Ron E. Gant, the voice of Tennessee trucking for the last decade, is leaving the state association to join the staff of Great West Casualty Insurance Co., which writes trucking coverage.

Mr. Gant, who was named president of the Tennessee Trucking Assn. in 1989, announced his resignation Oct. 21. He and his wife, Debby, will move from Nashville to Knoxville, Tenn., where he will merge two in-house Great West agencies into a single retail unit for commercial vehicle and cargo liability. The company also has independent agencies, and earlier this year it opened a regional office in Knoxville.

“While we will not be leaving the trucking industry, we certainly will experience a much different facet of it,” Mr.

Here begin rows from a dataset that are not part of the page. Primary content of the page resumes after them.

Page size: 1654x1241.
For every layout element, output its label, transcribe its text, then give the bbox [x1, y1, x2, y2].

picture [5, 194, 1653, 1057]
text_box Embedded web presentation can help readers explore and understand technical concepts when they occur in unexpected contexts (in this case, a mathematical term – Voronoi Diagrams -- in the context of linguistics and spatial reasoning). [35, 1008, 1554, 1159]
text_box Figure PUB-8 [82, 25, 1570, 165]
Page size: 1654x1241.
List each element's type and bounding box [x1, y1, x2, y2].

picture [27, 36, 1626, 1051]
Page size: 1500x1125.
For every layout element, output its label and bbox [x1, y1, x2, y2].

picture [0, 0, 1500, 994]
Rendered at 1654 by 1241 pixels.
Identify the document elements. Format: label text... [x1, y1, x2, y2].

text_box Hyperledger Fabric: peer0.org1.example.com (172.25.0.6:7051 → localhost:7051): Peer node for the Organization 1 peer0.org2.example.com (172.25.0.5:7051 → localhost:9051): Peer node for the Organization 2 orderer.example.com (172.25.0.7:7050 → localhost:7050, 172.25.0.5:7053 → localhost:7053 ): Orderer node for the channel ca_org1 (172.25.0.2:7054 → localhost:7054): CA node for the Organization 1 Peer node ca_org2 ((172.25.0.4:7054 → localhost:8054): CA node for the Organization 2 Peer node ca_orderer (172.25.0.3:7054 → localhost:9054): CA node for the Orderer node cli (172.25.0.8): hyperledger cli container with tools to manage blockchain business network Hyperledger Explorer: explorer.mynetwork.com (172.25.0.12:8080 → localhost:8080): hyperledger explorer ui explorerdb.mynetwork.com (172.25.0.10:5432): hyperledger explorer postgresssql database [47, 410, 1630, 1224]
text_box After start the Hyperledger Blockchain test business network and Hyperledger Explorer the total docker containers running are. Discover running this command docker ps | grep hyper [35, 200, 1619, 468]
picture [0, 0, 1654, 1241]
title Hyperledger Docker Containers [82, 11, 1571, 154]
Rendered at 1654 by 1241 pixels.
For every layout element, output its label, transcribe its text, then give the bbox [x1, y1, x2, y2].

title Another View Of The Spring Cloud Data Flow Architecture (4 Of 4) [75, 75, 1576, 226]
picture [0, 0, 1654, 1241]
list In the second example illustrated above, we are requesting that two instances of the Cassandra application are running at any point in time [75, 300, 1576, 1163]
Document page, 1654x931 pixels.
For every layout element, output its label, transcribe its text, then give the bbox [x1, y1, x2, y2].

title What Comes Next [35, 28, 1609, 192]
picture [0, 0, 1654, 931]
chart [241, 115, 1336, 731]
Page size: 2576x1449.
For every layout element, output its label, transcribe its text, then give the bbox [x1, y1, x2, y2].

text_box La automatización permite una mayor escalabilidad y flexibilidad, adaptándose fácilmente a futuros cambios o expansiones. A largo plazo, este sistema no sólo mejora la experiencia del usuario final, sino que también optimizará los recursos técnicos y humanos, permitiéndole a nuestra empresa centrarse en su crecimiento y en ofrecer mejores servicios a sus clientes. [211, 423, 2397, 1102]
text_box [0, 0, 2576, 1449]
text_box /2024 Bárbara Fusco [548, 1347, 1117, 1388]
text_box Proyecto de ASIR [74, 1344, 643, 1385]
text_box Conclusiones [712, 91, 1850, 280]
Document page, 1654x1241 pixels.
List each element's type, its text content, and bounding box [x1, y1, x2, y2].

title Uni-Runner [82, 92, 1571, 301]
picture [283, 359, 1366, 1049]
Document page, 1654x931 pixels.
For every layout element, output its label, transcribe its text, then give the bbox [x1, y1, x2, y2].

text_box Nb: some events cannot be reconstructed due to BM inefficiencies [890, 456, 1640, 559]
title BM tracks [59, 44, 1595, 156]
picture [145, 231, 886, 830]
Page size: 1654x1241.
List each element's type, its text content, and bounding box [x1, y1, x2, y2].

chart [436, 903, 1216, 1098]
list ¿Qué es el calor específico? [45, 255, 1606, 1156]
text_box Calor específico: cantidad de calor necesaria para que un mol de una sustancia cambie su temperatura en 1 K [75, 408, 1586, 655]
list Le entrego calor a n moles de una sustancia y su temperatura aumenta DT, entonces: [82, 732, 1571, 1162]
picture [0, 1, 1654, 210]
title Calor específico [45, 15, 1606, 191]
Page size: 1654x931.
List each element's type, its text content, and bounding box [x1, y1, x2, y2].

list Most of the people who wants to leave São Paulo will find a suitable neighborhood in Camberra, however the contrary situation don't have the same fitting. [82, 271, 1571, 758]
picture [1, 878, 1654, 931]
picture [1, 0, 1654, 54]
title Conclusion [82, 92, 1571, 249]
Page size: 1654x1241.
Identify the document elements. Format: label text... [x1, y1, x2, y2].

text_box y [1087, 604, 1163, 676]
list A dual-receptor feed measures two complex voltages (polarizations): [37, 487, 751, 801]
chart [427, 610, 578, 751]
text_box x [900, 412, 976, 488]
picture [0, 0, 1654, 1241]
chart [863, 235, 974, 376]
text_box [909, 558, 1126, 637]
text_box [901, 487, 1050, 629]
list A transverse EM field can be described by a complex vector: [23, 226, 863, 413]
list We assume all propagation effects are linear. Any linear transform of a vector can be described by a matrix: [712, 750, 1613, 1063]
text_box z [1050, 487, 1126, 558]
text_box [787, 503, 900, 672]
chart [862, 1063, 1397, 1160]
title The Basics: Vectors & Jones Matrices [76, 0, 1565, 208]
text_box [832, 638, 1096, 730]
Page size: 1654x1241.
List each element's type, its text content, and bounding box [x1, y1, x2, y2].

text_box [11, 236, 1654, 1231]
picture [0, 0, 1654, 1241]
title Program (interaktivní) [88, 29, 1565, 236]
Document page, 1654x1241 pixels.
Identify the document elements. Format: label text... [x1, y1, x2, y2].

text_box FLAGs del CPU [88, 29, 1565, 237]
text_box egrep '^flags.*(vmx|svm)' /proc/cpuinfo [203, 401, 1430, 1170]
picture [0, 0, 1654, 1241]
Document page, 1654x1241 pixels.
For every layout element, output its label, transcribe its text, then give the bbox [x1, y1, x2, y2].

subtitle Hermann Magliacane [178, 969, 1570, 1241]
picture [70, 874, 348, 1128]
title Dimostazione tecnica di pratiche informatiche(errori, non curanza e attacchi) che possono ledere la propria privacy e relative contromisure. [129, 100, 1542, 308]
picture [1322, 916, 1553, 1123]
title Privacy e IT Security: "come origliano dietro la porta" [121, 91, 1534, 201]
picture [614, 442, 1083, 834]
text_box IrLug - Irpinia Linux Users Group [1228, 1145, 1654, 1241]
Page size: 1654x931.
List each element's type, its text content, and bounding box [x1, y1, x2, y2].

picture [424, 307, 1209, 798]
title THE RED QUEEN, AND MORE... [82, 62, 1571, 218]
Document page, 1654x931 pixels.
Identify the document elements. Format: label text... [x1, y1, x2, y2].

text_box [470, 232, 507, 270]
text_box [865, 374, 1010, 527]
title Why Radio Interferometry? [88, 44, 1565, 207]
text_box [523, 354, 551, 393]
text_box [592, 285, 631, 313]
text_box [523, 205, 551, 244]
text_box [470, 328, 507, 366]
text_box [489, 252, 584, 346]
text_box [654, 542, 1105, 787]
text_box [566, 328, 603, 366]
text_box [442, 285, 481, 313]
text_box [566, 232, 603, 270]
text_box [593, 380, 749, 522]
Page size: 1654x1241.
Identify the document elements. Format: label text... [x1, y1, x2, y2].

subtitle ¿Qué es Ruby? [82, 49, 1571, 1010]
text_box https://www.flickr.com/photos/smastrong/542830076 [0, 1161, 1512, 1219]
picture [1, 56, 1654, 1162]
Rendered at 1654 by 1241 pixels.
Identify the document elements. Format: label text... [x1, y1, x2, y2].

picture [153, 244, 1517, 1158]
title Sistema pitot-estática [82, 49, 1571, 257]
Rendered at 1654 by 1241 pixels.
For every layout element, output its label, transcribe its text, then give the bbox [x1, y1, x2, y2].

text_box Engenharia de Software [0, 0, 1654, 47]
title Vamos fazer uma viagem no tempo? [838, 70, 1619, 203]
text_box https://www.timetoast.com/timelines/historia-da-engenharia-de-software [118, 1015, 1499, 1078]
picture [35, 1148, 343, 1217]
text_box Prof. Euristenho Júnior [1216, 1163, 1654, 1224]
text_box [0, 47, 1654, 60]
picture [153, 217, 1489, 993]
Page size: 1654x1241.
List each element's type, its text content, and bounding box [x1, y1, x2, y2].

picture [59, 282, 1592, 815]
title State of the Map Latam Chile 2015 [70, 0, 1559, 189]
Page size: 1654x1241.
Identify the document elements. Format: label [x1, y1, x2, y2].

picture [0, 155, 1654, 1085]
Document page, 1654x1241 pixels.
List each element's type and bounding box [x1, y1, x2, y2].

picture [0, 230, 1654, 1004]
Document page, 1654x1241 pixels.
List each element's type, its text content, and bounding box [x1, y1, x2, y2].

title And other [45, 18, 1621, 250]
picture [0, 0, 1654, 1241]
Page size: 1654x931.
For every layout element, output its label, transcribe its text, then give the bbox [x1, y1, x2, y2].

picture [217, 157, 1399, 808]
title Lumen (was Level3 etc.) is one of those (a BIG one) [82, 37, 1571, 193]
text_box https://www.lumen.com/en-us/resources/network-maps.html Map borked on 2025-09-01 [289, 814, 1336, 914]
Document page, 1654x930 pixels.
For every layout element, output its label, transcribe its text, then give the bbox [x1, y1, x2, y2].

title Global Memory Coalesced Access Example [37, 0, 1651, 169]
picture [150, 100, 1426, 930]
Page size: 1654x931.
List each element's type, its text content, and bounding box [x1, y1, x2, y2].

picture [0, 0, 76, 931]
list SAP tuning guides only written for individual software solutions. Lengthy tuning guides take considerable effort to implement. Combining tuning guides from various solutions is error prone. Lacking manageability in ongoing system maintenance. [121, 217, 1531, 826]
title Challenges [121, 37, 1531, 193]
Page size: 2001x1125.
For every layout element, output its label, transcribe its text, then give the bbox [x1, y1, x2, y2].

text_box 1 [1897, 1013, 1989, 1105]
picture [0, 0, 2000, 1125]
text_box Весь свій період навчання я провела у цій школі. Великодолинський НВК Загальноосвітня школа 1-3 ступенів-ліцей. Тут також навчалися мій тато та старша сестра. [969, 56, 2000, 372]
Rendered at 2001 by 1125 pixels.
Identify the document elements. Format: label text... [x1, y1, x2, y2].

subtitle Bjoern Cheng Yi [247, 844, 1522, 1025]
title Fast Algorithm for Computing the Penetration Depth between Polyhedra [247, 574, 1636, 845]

Gant said in a letter to the TTA board of directors.

His departure from TTA takes effect at the end of November. When Mr. Gant became chief executive of the association, Tennessee’s regulatory environment was quite different than it is today, dominated as it was by the powerful Public Service Commission and its elected commissioners.



Scandal shook the PSC in the early 1990s when complaints led to investigations of allegations that trucking companies that contributed to election campaigns for some commissioners were given favorable treatment by safety inspectors — and that carriers that did not contribute were harassed.

The state Legislature’s reaction was to vote the PSC out of existence.

“Today the PSC is gone, economic regulation was pre-empted in 1995, and that has precipitated great change in Tennessee,” Mr. Gant said in an interview. Now all trucking issues — weight and safety enforcement as well as fuel tax and vehicle registration — are handled by a single agency, the Department of Safety, and that has been a major benefit to trucking, he said.